« Les critères de sélection pour trouver son âme sœur en ligne ont changé, creusant les inégalités »
LLa révolution numérique a-t-elle changé nos alcôves ? En 1998, seuls 2 % des mariages aux Etats-Unis étaient le fruit d’une rencontre via les réseaux sociaux. Ceux-ci sont aujourd’hui à l’origine de la moitié des unions. Les économistes Anton Cheremukhin, Paulina Restrepo-Echavarria et Antonella Tutino ont étudié, pour la très sérieuse Réserve fédérale de Saint-Louis (Missouri), cette évolution majeure, pour déceler ce qu’elle a changé dans les choix des partenaires.
Les applications de rencontre, comme Tinder ou Bumble, qui dominent le marché, sont évidemment un outil sans égal pour trouver efficacement son âme sœur. Vous pouvez noter précisément vos préférences : apparence physique, bien sûr, mais aussi niveau d’études, profession, âge ou encore revenus. Certaines applications sont même spécialisées, par orientation sexuelle, niveau de richesse, etc.

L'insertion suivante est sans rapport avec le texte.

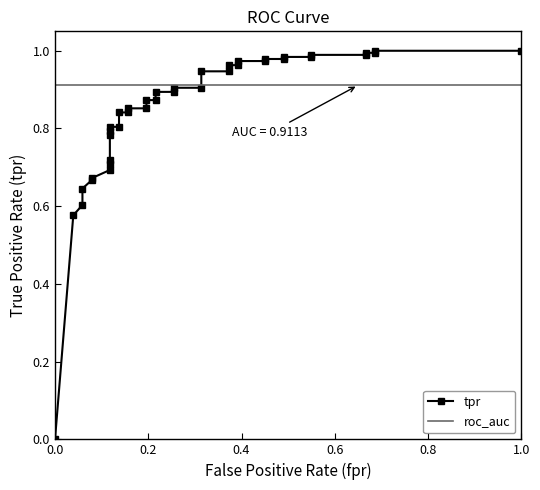

What is the value of the tpr point at the 23rd from the left?

0.9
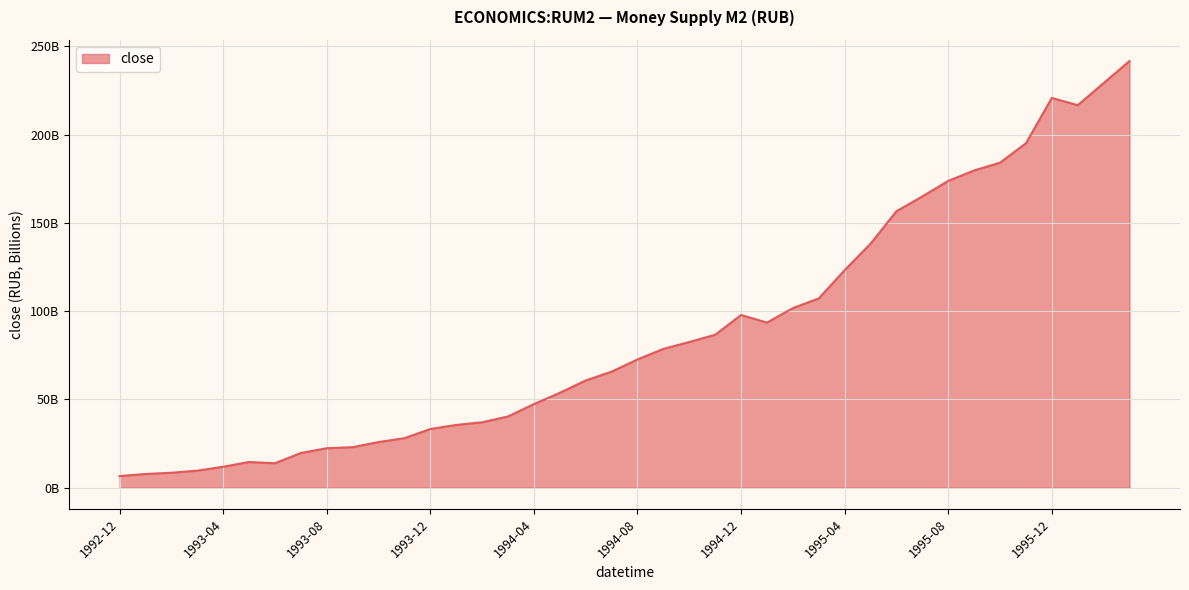

Does the chart display data point markers on the line(s)?

No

Leurs recherches ne montrent pas la rupture nette que l’on pourrait attendre avec l’apparition de la machine à améliorer l’efficacité du choix selon ses préférences. Mais plutôt une évolution lente. Sur la période la plus ancienne étudiée (1960-1980), les critères de sélection pour trouver l’âme sœur accordaient plus de place à la race (au sens anglo-saxon du terme), à l’âge et à l’éducation. Sur la période moderne (2008-2021), les critères ont changé pour mettre en haut l’éducation, les compétences et le revenu. On recherche un partenaire issu de notre classe sociale ou d’au-dessus.
En conséquence, cette sélectivité accrue, facilitée par le numérique, explique, selon les auteurs, la moitié de l’augmentation des inégalités de revenus entre 1980 et 2020. Le premier critère étant la sélection par l’éducation (35%), puis les compétences (30%), curieusement, le revenu lui-même ne compte que pour 15% dans ces choix.
Promesse de gains d’efficacité inégalés
Autre surprise : les auteurs s’attendaient à une réduction significative du coût des recherches, en termes de temps et d’efforts, par rapport à l’ère pré-numérique. Après tout, le numérique se nourrit de la promesse de gains d’efficacité inégalés, qu’il s’agisse de trouver un billet de train ou l’âme sœur pour une nuit ou une vie en un clic. Or, les chercheurs n’ont observé aucune réduction de ce coût. Comme si le temps gagné se perdait ensuite en sélectivité accrue ou en multiplication des expériences.
La question de l’appariement des individus passionne sociologues et économistes. Dans quelles circonstances les humains recherchent-ils des individus qui leur ressemblent ou qui leur sont complémentaires ? En matière de richesse, il semble que l’union du prince et de la bergère reste un mythe, malgré la facilité offerte par le smartphone pour chercher en dehors de son cercle intellectuel et social.